Preparation of an Enriched Extract of Flavonoids from Achyrocline satureoides

[0141] Inflorescence of Achyrocline satureoides are macerated for 72 h successively with equal volume of ethanol or extracted with ethanol using a Soxhlet or any other continuous extractor, for 10 hr. The solvent is filtrated and evaporated under reduced pressure to one tenth of the original volume. 10% of this final volume of water is added and the resulting solution is extracted continuously or in batch with petrol ether (b.p. 60-70° C.). The aquo-alcoholic solution is diluted with water to the triple of its volume. and extracted consecutively, in batch or continuously, employing equal volume of ethylacetate and afterwards with equal volume of n-butanol. The organic phases can be combined or not. Dissolved in the ehtyacetate solution are mainly compounds with the general formula I, where R1, R2, R3, R4, R5, R6, R7, R8 are indistincly H, OH, methyl, alkyl, alkenyl, acyl and not carbohydrate residues. They are neither C- nor O-flavonoid glycosides. The composition of the butanol solution is the inverse. The solvent is then evaporated under reduced pressure. The compounds thus obtained are structurally related to quercitin, kampferol, luteolin, apigenin and their derivatives.


Semisynthetic Flavonoids

[0142] Acyl Derivatives

[0143] Acyl derivatives of flavonoids are prepared by any suitable esterification method of those reported in literature, employing acetic, fatty or aryl acid derivatives residues. The esterification reaction is followed by thin layer chromatography and quenched when the desired amount of acyl residues are incorporated.hte mixture is the fractionated through any suitable method (chromatography, crystallization, etc.)
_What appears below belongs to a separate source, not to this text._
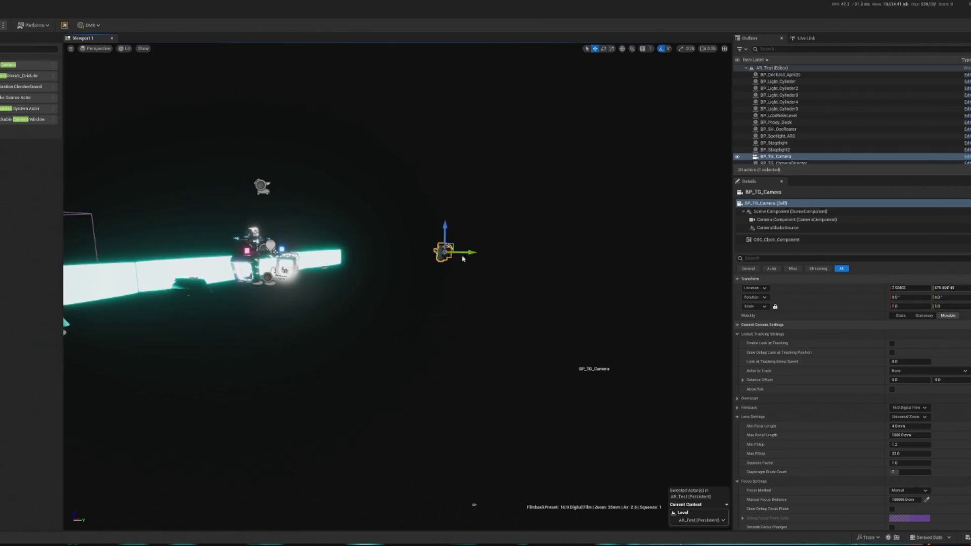
{"action": "key", "text": "f"}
[0144] The compounds thus obtained have the general formula I were R1, R2, R3, R4, R5, R6, R7, R8 can be H, OH or RCO, (R=alkyl, alkenyl, alkinyl, or aryl) according to the starting material employed and the desired amount of esterification.


Ether Derivatives

[0145] Ether derivatives of flavonoids are synthesized using the suitable alkyl, alkenyl or alkinyl halide using the Williamson synthesis. The amount of ether formation is controlled by regulating the amount of halide and time of reaction.

[0146] The compounds thus obtained have the general formula I were R1, R3, R2, R4, R5, R6, R7, R8 can be either H, OH or R (R=alkyl, alkenyl , alkinyl, or aryl) according to the starting material employed and the desired amount of etherification.


C-Derivatives of Flavonoids

[0147] C-derivatives of flavonoids are made employing Friedel-Krafts or Fries protocols, using any suitable combination of Lewis acid and alkyl, alkenyl or aryl halide or acyl halide. The fenolic hydroxyls can be protected or not. The compounds thus obtained have the general formula I were R1, R3, are alkyl, alkenyl , alkinyl, aryl or acyl and R2, R4, R5, R6, R7, R8 can be H, or OH, according to the starting material employed and the R employed. Throughout examples 1-4, R9-R10 are C—C.


Preparation of Liposomes

[0148] Any suitable methodology for the preparation of liposomes can be employed, at any flavonoid/liposome ratio which yields an O/W or W/O stable suspension.